La révision du droit de licenciement

L'article 18 », qu'est-ce que c'est ?

Il est extrait de la loi 300 du 20 mai 1970 sur le statut des travailleurs, sur la tutelle de la liberté et de la dignité des travailleurs, de la liberté syndicale et de l'activité syndicale dans les lieux de travail. Il autorise un juge du travail à prononcer la réintégration d'un salarié qui aurait été licencié pour motif justifié objectif (économique) [2] ou subjectif (faute professionnelle), si il juge que le motif invoqué est « nul » ou « inefficace ». Avant d'être réintégré, le licencié recevra une compensation égale au salaire qu'il aurait dû percevoir depuis la date de son licenciement. Le licencié qui a obtenu du juge sa réintégration, n'est pas obligé de l'accepter, il peut demander à la place une indemnité égale à 15 mois de salaire. Cette loi s'applique aux entreprises de plus de 15 salariés, ou 5 pour le secteur agricole.

C'est l'aspect le plus brûlant des discussions. La réforme prévoit dorénavant que, dans le cas où le juge conclut que le motif invoqué par l'employeur ne serait pas réel, alors l'employeur devra verser une indemnité égale à 15 à 27 mois de salaire selon la taille de l'entreprise, l'ancienneté du licencié et les initiatives qu'il a prises pour retrouver un emploi, il n'aura pas à le réintégrer. Seul le licenciement pour lequel le plaignant aura invoqué un motif discriminatoire pourra encore donner lieu à une réintégration. Ce dispositif pourrait en outre être étendu aux entreprises de moins de 15 salariés.

Par rapport à la règle française sur les licenciements économiques, la loi italienne est sur un point plus stricte en ce sens que la réintégration n'est pas normalement possible en France, sauf pour les salariés protégés. On attend cependant, avec une certaine anxiété, de savoir si la Cour de cassation ne va pas renverser sa jurisprudence à l'occasion de l'affaire Vivéo, ce qui imposerait à l'employeur de réintégrer le personnel licencié dans le cas d'un licenciement économique qui viendrait à être jugé « sans motif réel et sérieux » des mois ou des années plus tard. Ce sont les Cours d'appel de Reims et de Paris qui ont imposé la réintégration en proposant donc un revirement de la jurisprudence actuelle. Réponse mi-avril sur cette question de réintégration.

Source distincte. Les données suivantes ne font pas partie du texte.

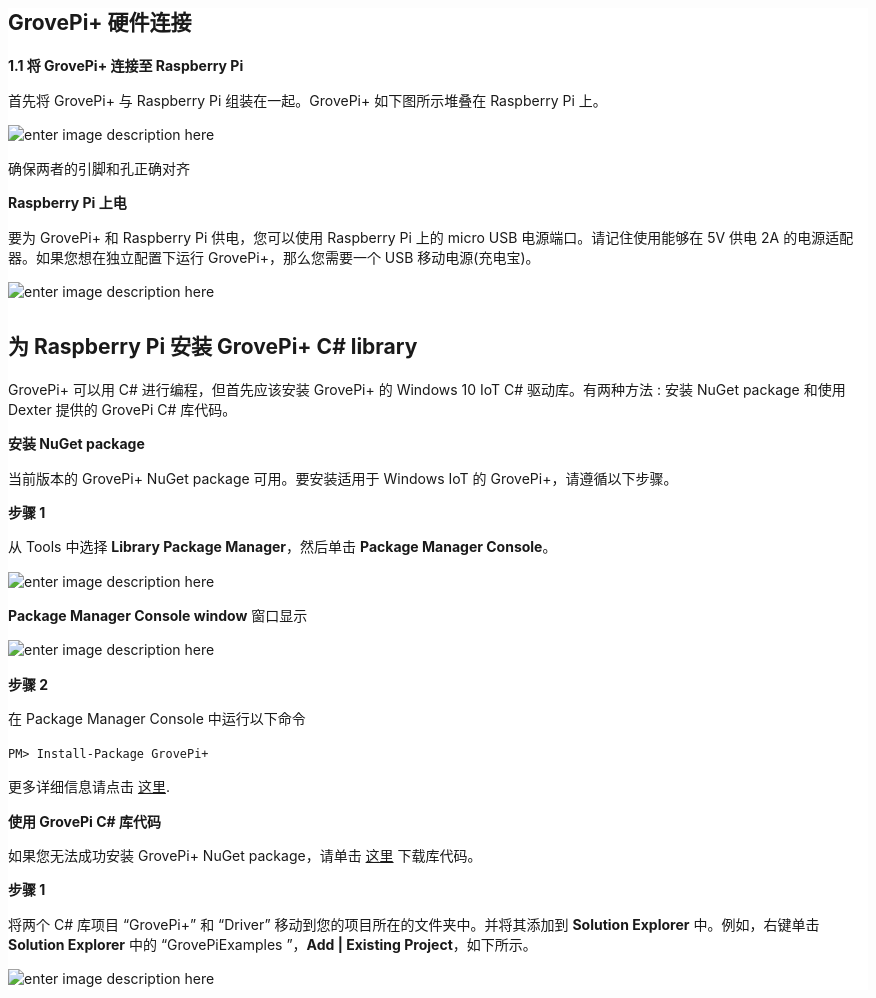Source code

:
## GrovePi+ 硬件连接

**1.1	将 GrovePi+ 连接至 Raspberry Pi**

首先将 GrovePi+ 与 Raspberry Pi 组装在一起。GrovePi+ 如下图所示堆叠在 Raspberry Pi 上。

![enter image description here](https://raw.githubusercontent.com/SeeedDocument/Microsoft_IoT_Grove_Kit/master/images/1_1_1.png)

确保两者的引脚和孔正确对齐

**Raspberry Pi 上电**

要为 GrovePi+ 和 Raspberry Pi 供电，您可以使用 Raspberry Pi 上的 micro USB 电源端口。请记住使用能够在 5V 供电 2A 的电源适配器。如果您想在独立配置下运行 GrovePi+，那么您需要一个 USB 移动电源(充电宝)。

![enter image description here](https://raw.githubusercontent.com/SeeedDocument/Microsoft_IoT_Grove_Kit/master/images/1_2_1.png)


## 为 Raspberry Pi 安装 GrovePi+ C# library

GrovePi+ 可以用 C# 进行编程，但首先应该安装 GrovePi+ 的 Windows 10 IoT C# 驱动库。有两种方法 : 安装 NuGet package 和使用 Dexter 提供的 GrovePi C# 库代码。

**安装 NuGet package**

当前版本的 GrovePi+ NuGet package 可用。要安装适用于 Windows IoT 的 GrovePi+，请遵循以下步骤。

**步骤 1**

从 Tools 中选择 **Library Package Manager**，然后单击 **Package Manager Console**。

![enter image description here](https://raw.githubusercontent.com/SeeedDocument/Microsoft_IoT_Grove_Kit/master/images/2_1_1.png)

**Package Manager Console window** 窗口显示

![enter image description here](https://raw.githubusercontent.com/SeeedDocument/Microsoft_IoT_Grove_Kit/master/images/2_1_2.png)

**步骤 2**

在 Package Manager Console 中运行以下命令

    PM> Install-Package GrovePi+

更多详细信息请点击 [这里](https://www.nuget.org/packages/GrovePi/).


**使用 GrovePi C# 库代码**

如果您无法成功安装 GrovePi+ NuGet package，请单击 [这里](https://github.com/DexterInd/GrovePi/tree/master/Software/CSharp) 下载库代码。

**步骤 1**

将两个 C# 库项目 “GrovePi+” 和 “Driver” 移动到您的项目所在的文件夹中。并将其添加到 **Solution Explorer** 中。例如，右键单击 **Solution Explorer** 中的 “GrovePiExamples ”，**Add | Existing Project**，如下所示。

![enter image description here](https://raw.githubusercontent.com/SeeedDocument/Microsoft_IoT_Grove_Kit/master/images/2_2_1.png)
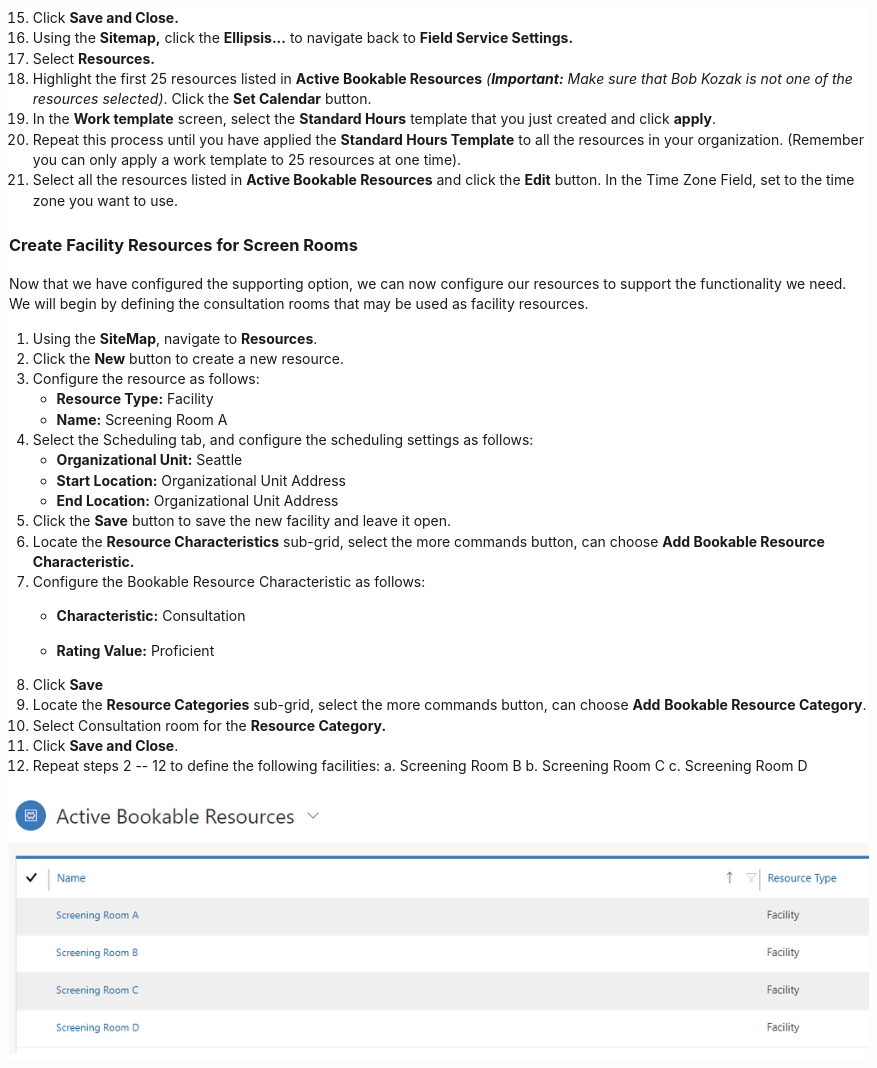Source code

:15. Click **Save and Close.**
16. Using the **Sitemap,** click the **Ellipsis...** to navigate back to **Field Service Settings.**
17. Select **Resources.**
18. Highlight the first 25 resources listed in **Active Bookable Resources** *(**Important:** Make sure that Bob Kozak is not one of the resources selected)*. Click the **Set Calendar** button.
19. In the **Work template** screen, select the **Standard Hours** template that you just created and click **apply**.
20. Repeat this process until you have applied the **Standard Hours  Template** to all the resources in your organization. (Remember you can only apply a work template to 25 resources at one time).
21. Select all the resources listed in **Active Bookable Resources** and click the **Edit** button. In the Time Zone Field, set to the time zone you want to use.

### Create Facility Resources for Screen Rooms

Now that we have configured the supporting option, we can now configure our resources to support the functionality we need. We will begin by defining the consultation rooms that may be used as facility resources.

1.  Using the **SiteMap**, navigate to **Resources**.
2.  Click the **New** button to create a new resource.
3.  Configure the resource as follows:
    -   **Resource Type:** Facility
    -   **Name:** Screening Room A
4.  Select the Scheduling tab, and configure the scheduling settings as follows:
    -   **Organizational Unit:** Seattle
    -   **Start Location:** Organizational Unit Address
    -   **End Location:** Organizational Unit Address
5.  Click the **Save** button to save the new facility and leave it open.
6.  Locate the **Resource Characteristics** sub-grid, select the more commands button, can choose **Add Bookable Resource Characteristic.**
7.  Configure the Bookable Resource Characteristic as follows:
    -   **Characteristic:** Consultation

    -   **Rating Value:** Proficient
8.  Click **Save**
9.  Locate the **Resource Categories** sub-grid, select the more commands button, can choose **Add** **Bookable Resource Category**.
10. Select Consultation room for the **Resource Category.**
11. Click **Save and Close**.
12. Repeat steps 2 -- 12 to define the following facilities:
   a.  Screening Room B
   b.  Screening Room C
   c.  Screening Room D

![Active Bookable Resources Window](../media/sch-unit6-5.png)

Quel que soit ce dernier aspect des choses, la différence très importante entre la France et l'Italie restera que l'Italie n'exerce, comme tous les autres pays européens, qu'un contrôle « léger » sur le motif du licenciement (voir encadré), le juge se bornant en substance à vérifier la réalité du motif invoqué. En France au contraire, on sait que le motif valable du licenciement économique est maintenant restreint au maximum au cas où l'entreprise est en grand péril, et encore faut-il exclure le cas où cette entreprise fait partie d'un groupe qui n'est par ailleurs pas menacé. Il est donc impossible à une entreprise française de se réorganiser afin d'accroître sa performance.

[1] Pour les chômeurs de plus de 55 ans une nouvelle réduction de 15% a lieu après le douzième mois.

[2] Un licenciement est considéré comme économique quand il est prononcé pour « des raisons inhérentes à l'activité productive, à l'organisation du travail et au fonctionnement régulier » de l'entreprise selon la loi n.604 du 15 juillet 1966.